Киршон, конечно, был человек довольно противный, что там говорить. Дело даже не только в его кирпичной шее, как все вспоминают, и кирпичном лице, не только в его прошлом начальника уголовного розыска, не только в его рапповском подходе к литературе, а РАПП, как вы понимаете, Российская Ассоциация пролетарских писателей, называлась РАППством не без оснований. Потому что это подход к литературе не просто узкосоциальный, не просто вульгарно-классовый, это ещё и образцовое чутьё на всё хорошее, всё хорошее объявляется классово чуждым, а всё плохое своим, родным. Это особенно смешно, если учесть, что руководитель РАПП, Леопольд Авербах, никаким пролетарием не был близко, он был сын лавочника и в общем таким же лавочником он был по своему мировоззрению и сам, ничего героического за ним не числилось.

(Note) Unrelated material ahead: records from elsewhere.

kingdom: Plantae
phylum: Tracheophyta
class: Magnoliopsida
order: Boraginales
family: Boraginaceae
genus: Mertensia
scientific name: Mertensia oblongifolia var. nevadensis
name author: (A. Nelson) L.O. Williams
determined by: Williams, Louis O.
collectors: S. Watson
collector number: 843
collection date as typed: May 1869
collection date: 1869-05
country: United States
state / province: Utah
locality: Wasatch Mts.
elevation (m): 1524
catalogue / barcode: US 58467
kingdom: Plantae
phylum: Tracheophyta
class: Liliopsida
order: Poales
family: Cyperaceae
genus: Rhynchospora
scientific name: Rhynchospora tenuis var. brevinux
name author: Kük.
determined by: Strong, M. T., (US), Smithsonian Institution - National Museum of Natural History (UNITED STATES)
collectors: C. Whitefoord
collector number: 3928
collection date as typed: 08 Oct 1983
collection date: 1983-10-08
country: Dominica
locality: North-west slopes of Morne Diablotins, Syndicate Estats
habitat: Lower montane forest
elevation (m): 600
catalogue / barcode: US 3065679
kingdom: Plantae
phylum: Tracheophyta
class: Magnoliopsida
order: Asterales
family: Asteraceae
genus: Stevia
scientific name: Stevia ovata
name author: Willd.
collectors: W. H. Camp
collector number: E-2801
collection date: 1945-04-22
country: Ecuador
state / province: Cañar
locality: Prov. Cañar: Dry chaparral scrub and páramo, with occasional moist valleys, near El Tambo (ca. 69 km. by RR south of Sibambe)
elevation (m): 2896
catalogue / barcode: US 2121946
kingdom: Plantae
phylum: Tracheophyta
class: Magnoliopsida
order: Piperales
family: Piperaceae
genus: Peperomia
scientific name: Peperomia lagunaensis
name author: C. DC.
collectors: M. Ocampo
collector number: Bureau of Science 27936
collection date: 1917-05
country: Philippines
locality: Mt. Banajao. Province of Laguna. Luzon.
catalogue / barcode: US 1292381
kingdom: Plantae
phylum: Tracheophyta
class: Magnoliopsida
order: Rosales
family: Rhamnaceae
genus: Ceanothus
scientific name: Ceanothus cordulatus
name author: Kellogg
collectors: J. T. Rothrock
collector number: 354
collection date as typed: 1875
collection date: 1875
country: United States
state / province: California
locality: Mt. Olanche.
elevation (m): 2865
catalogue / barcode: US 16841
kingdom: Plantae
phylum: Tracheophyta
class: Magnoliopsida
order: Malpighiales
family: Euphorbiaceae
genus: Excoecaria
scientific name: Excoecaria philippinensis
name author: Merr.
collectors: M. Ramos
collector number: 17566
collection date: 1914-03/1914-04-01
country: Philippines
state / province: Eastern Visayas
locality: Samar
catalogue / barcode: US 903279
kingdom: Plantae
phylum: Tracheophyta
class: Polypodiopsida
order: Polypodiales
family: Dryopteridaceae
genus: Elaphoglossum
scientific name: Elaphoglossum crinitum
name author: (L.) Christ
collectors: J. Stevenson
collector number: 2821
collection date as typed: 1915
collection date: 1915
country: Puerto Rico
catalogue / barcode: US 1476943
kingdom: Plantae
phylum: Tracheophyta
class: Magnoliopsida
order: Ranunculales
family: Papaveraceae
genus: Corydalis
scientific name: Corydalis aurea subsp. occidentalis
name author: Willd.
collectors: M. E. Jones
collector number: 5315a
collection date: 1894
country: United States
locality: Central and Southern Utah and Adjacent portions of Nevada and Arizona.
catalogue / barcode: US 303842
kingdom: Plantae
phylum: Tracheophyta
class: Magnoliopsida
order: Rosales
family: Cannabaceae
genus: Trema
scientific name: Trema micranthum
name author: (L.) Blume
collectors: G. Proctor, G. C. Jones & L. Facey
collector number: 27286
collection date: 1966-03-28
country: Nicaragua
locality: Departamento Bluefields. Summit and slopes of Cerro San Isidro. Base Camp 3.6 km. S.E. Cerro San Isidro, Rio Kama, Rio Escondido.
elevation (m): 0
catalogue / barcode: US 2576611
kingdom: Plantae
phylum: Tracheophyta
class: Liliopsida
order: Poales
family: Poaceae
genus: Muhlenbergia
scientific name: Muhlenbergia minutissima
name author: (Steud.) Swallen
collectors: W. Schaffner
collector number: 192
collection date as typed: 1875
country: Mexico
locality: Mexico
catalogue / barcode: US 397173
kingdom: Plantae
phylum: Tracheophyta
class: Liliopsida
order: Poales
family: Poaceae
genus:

Он был гениальный организатор чужой травли, вот что да, то да. Горький, кстати, очень любил Авербаха, отзывался о нём высоко. Похваливал он и Киршона.
Киршон был в то время, в конце двадцатых годов, знаменем советской драматургии. «Рельсы гудят», «Чудесный сплав», «Хлеб» – это репертуарные пьесы на родном материале, их противопоставляют «булгаковщине». Не Маяковского, не Вишневского, а именно Киршона, автора примитивных жизнерадостных «комэдий», главным образом о том, как новые люди завоёвывают новые пространства. Это могут быть физики, а могут быть студенты, а могут быть строители железных дорог. Но «Хлеб», во всяком случае, самая известная его пьеса, она демонстрирует такое полное забвение законов драматургии, такое отсутствие элементарного психологизма, что говорить совершенно не о чем. Когда в шестидесятые годы Киршона начали переиздавать как репрессированного, никто его в театрах уже не ставил. Потому что эта драматургия обнаружила свою полную мертвечину. Вот Бабеля начали ставить везде, потому что «Закат» – это гениально сценичная пьеса, а Киршон, тоже, казалось бы, реабилитированный, лёг на полки и стал объектом для театроведческого изучения.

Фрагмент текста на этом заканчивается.